Anni cinquanta, primo dopoguerra, un cerchio di sedie di legno con l' imbottitura di paglia, nello spiazzo rasato di una casa colonica appena fuori dal centro del paese.
Gli sposi, due ragazzini con le guance rosse, usciti dalla guerra e dal giogo paterno con molta voglia di vivere, nascosta dietro sorrisi appena accennati ed espressioni composte.
Il tempo era quello delle maniche da rimboccare su avambracci scarni e del riposo notturno subito dopo il rosario, recitato come una canzone lenta tutti riuniti attorno al tavolo.
La fame aveva prodotto nuove energie e impeti al fare senza pigrizia nè egoismo.
Il sogno concreto era il lume sul moggio nelle case e la speranza non sapeva solo di illusione.
Pane e salame, dunque.
Una grossa pagnotta a testa, due per gli uomini.

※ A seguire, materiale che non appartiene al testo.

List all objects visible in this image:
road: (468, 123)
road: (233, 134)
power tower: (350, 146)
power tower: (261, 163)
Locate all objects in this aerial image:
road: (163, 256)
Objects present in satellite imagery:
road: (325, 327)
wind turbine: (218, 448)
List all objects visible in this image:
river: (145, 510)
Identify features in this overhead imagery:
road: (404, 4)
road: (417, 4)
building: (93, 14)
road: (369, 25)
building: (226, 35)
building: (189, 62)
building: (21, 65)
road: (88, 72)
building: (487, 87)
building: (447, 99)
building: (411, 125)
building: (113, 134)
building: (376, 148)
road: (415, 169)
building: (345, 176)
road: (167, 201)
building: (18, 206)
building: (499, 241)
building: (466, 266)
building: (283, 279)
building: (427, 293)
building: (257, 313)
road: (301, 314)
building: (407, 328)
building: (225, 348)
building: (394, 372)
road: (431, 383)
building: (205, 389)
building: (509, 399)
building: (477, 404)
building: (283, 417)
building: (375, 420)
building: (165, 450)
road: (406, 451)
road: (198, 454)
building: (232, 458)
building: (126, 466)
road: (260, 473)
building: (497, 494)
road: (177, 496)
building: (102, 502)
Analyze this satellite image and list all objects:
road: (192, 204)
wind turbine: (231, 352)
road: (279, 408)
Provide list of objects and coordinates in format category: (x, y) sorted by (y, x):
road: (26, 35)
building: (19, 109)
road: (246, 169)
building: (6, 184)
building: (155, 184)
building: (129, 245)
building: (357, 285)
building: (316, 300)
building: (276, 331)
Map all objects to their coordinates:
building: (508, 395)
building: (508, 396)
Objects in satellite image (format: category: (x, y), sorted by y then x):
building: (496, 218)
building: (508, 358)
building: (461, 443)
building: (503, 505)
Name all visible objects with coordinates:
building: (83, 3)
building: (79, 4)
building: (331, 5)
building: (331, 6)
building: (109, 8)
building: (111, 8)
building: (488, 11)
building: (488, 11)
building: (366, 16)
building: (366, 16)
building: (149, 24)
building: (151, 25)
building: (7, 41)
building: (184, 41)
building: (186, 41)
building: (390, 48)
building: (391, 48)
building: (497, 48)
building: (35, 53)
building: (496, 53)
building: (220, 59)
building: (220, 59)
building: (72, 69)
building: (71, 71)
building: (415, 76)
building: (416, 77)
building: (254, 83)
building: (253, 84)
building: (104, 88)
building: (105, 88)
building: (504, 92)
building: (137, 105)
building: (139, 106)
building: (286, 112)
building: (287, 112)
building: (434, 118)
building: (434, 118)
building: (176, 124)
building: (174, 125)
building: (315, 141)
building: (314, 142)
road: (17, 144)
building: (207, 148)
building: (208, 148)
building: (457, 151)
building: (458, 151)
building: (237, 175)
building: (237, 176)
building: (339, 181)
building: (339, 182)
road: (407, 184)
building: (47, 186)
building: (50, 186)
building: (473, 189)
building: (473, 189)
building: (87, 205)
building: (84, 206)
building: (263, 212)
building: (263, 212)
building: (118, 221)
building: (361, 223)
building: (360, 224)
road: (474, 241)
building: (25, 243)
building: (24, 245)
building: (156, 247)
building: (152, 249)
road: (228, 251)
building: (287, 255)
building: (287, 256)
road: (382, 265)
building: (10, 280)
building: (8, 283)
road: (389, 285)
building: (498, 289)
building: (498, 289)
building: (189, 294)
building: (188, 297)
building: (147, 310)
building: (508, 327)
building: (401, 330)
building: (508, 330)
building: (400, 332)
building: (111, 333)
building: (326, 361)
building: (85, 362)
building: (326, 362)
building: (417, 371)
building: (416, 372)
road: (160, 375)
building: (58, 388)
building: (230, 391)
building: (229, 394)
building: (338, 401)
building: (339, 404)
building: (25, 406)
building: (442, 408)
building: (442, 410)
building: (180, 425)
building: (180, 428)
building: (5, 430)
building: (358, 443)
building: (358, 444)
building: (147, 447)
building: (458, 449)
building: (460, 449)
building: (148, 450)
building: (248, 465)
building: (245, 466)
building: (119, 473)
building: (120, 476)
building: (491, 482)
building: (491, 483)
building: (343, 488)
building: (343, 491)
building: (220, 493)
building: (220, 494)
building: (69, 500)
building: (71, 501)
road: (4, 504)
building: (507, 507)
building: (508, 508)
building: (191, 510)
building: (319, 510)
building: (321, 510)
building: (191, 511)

Dicono sembrasse il pasto più buono al mondo...
Il pane si scheggiava in superficie, sulla crosta croccante, e aveva un cuore bianco, caldo e arioso che odorava di mani materne e fuoco, alimentato da uomini fatti.
Le nozze dei contadini appena liberati dagli alleati, concedevano a occhi e bocche di parenti e amici, solo un di più che sapeva delle feste che ricorrono una volta nella vita. Una tavolata di legno grezzo messa in un angolo, coperta di dolci fatti a mano da tutte le donne della famiglia, per giorni, a cominciare da quelli di pasta di mandorle e dai torroni, per finire con le creme e la ricotta con lo zucchero e il cioccolato.
Mamme e suocere, zie, cognate, nipoti, fidanzate, tutte a impastare e a friggere impasti che avrebbero ricordato la festa nelle voci dei vicoli e nei crocchi d' estate appena sfuori dagli usci.
Semplicità e ispirazione realistica.
Pane scuro, amore per il dovere, misurata fantasia.
Profumati tarallini inzuppati nel vino rosso e il freddo delle case in pietra dura.
Il tempo fuggito che si ricorda come la dolcezza di una nenia infantile.